После завтрака я принес показать отцу уже исписанную страницу, и ему это было явно приятно.
— Вот видишь!.. — сказал он и чуть ли не вознамерился погладить меня, но затем передумал. — Жатва на носу, дел у меня невпроворот, так что уж с завтрашнего дня ты давай проверять урок бабушке.
Такой признак доверия растрогал не только бабушку, но и меня, хотя я и чувствовал, что теперь страница прописей для меня не урок, а дело чести, пренебречь которым никак невозможно.
В тот день я впервые почувствовал, что на людей, на село, на всю округу всей тяжестью навалилась летняя трудовая страда. Село притихло. Почти не слышно было скрипа повозок, зато иной раз уже после наступления темноты звенели отбиваемые косы, а женщины еще до полуденного колокольного звона несли на головах обед работающим в поле.
Воздух был пропитан одуряюще стойким запахом соломы, а в полдень ничего не стоило подумать, будто село вымерло, потому что единственным человеком, которого можно было увидеть на улице, был я: с огромным ключом от церкви степенно и важно брел я к колокольне, чтобы вместо дядюшки Деканя возвестить полдень…
И проделывал я это с отцовского разрешения, потому как дядюшка Декань тоже работал на жатве, а отец мой мудро считал, что жатва — это хлеб и важнее не может быть никакого другого дела в такую пору.
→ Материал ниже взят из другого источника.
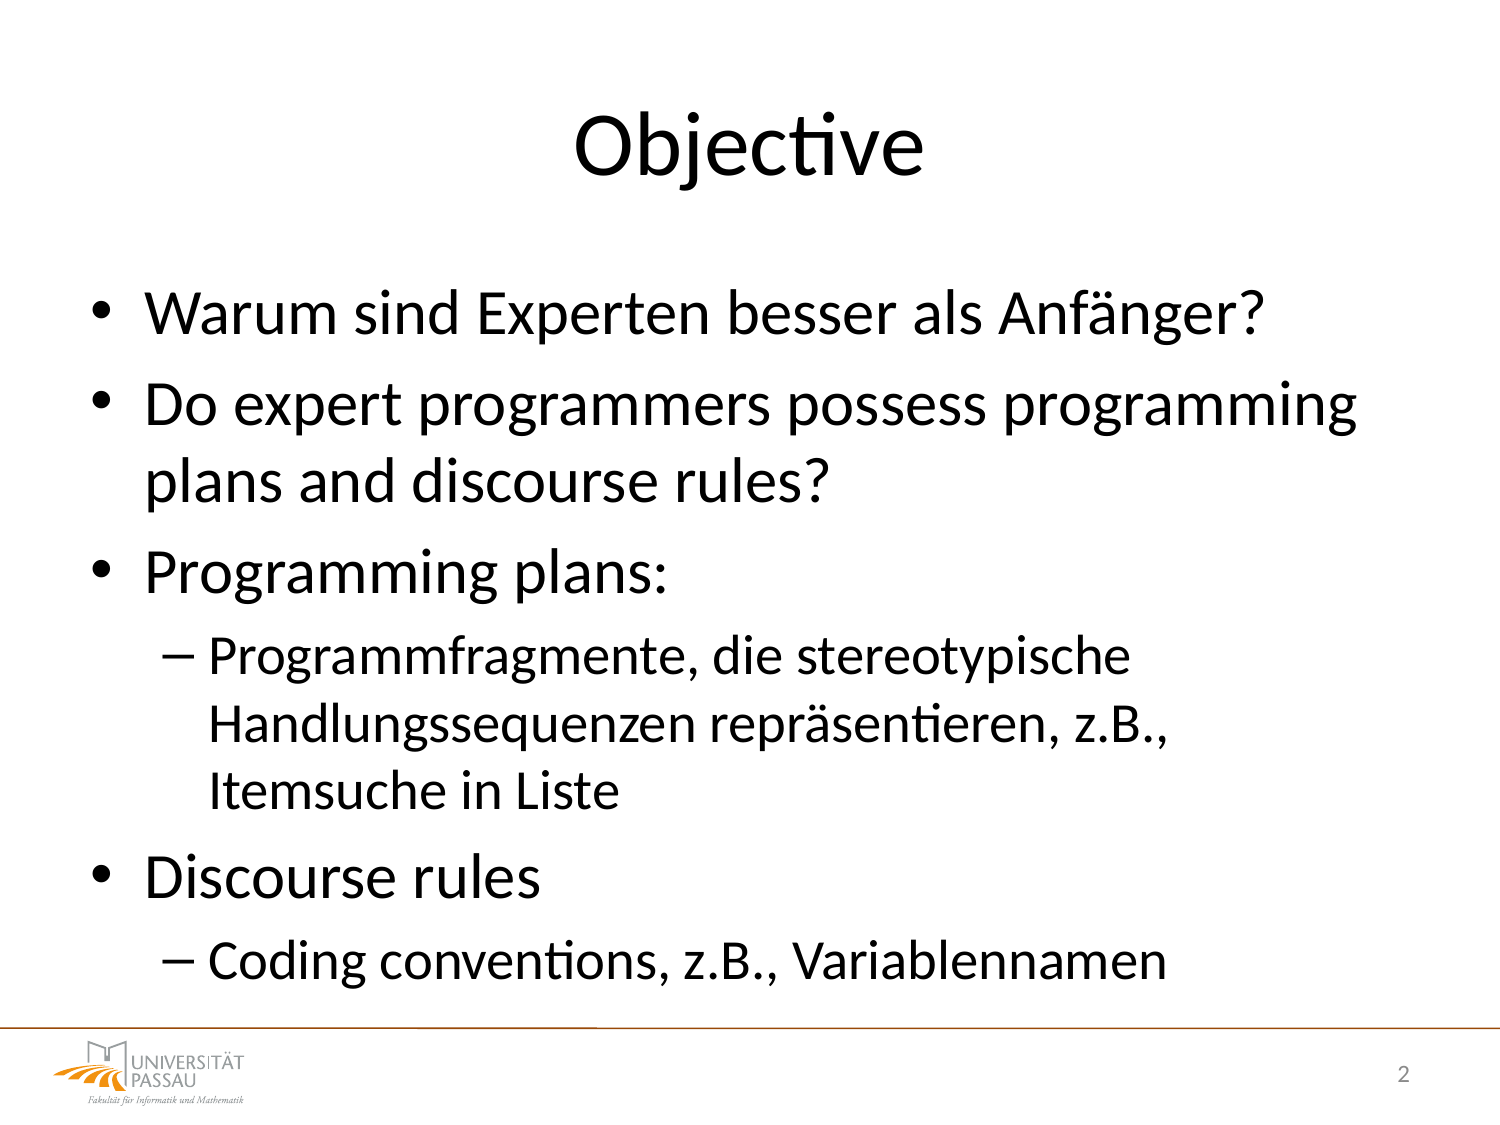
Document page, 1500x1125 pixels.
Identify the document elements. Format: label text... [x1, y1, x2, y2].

title Objective [75, 45, 1425, 233]
slide_number 2 [1289, 1042, 1425, 1103]
list Warum sind Experten besser als Anfänger? Do expert programmers possess programming plans and discourse rules? Programming plans: Programmfragmente, die stereotypische Handlungssequenzen repräsentieren, z.B., Itemsuche in Liste Discourse rules Coding conventions, z.B., Variablennamen [75, 262, 1425, 1005]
А мальчонке время девать некуда…
Но вместе с тем — и тут ни у кого сомнений не возникало — это была и особая честь.
Особая честь и ежедневный экзамен моего умения, ведь колокол должен был звонить так, словно раскачивал его собственноручно дядюшка Декань: спокойно, размеренно, почти величественно и ни в коем случае не сбиваться и не частить, чтобы люди не вскидывали испуганный взгляд в сторону родного крова — не кудрявится ли грозный дым из-под крыши, давая основание набатному звону. За мою работу мне краснеть не приходилось: колокол в моих руках звучал благоговейно и умело. И хотя я опаздывал к обеду, никто не бросал на меня осуждающих взглядов, потому что всем были известны мои звонарские обязанности…
Конечно, дядюшка Банди передал мне свои обязанности всего лишь на несколько дней, пока не управился со своим небольшим участком, однако репутация моя за это время успела упрочиться. И мало было вероятности, что она пошатнется, ведь в эту пору и наши забавы у Кача почти прекращались. Во время жатвы даже грудные младенцы находились в поле, правда, в тени деревьев и под призором сестры или брата постарше, которым было наказано отгонять мух и сообщать матери, если младенец захочет есть или с ним случится конфуз… Младенец какое-то время таращился на листья дерева, сквозь которые проглядывало голубое небо и плывущие по нему любопытные облачка, затем изучал собственные ручонки, инстинктивно размахивая ими в воздухе. Затем личико его становилось серьезным, словно ему вдруг вспомнилось нечто весьма печальное, рот кривился, и, пискнув разок-другой для разгона, младенец заходился во всю мочь, жалуясь на голод поникшим от зноя и собственного изобилия полям и в первую очередь обливающейся потом труженице-матери.
Старший братец или сестрица и пошевельнуться не успевают, как мать уже опускает охапку колосьев на землю, а отец принимается точить косу.
— Не спеши, пускай дите наестся вволю. К вечеру мы так и так успеем.